Prompt – All lines from the one containing "Τετάρτη, 5 Αυγούστου, 2026" down to the one containing "目、採訪對象及內容，然後在導師的", both ends included, are to be given again exactly; omit the rest of the listing below.

Data for analysis –
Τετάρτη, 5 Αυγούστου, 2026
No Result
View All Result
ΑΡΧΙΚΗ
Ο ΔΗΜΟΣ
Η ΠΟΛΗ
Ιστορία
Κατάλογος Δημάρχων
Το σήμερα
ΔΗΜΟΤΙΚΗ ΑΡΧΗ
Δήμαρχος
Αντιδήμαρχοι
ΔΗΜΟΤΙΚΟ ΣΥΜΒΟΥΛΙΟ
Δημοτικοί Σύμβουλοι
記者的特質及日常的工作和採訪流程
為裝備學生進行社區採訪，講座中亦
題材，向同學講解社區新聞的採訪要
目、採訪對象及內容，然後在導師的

* * *

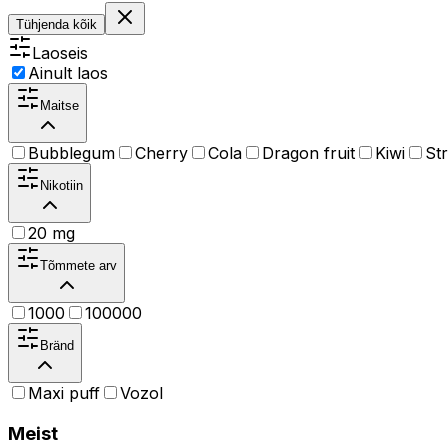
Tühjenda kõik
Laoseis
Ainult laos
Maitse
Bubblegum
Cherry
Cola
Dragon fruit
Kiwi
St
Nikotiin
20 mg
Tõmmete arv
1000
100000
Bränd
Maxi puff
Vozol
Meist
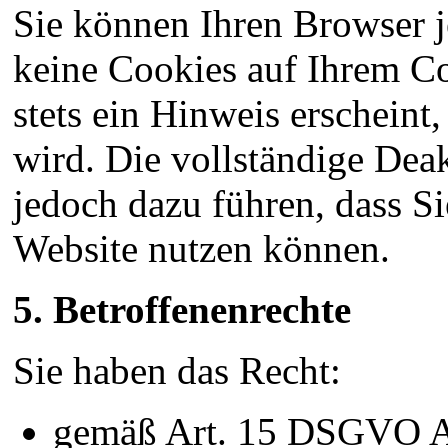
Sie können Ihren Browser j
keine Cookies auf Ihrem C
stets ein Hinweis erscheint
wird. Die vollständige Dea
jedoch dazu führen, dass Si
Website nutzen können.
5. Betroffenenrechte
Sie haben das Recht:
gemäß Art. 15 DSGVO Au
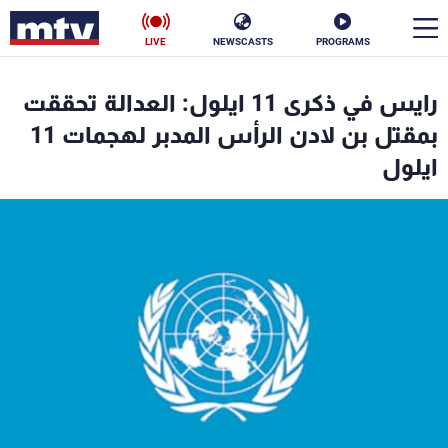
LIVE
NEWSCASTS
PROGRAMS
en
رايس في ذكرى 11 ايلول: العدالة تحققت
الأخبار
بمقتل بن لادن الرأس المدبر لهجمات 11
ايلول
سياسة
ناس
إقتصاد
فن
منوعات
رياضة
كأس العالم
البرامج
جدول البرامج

* * *

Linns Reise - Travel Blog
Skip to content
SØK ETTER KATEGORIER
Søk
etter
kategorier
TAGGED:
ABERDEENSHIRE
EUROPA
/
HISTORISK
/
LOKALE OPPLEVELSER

Result below –
Τετάρτη, 5 Αυγούστου, 2026
No Result
View All Result
ΑΡΧΙΚΗ
Ο ΔΗΜΟΣ
Η ΠΟΛΗ
Ιστορία
Κατάλογος Δημάρχων
Το σήμερα
ΔΗΜΟΤΙΚΗ ΑΡΧΗ
Δήμαρχος
Αντιδήμαρχοι
ΔΗΜΟΤΙΚΟ ΣΥΜΒΟΥΛΙΟ
Δημοτικοί Σύμβουλοι
記者的特質及日常的工作和採訪流程
為裝備學生進行社區採訪，講座中亦
題材，向同學講解社區新聞的採訪要
目、採訪對象及內容，然後在導師的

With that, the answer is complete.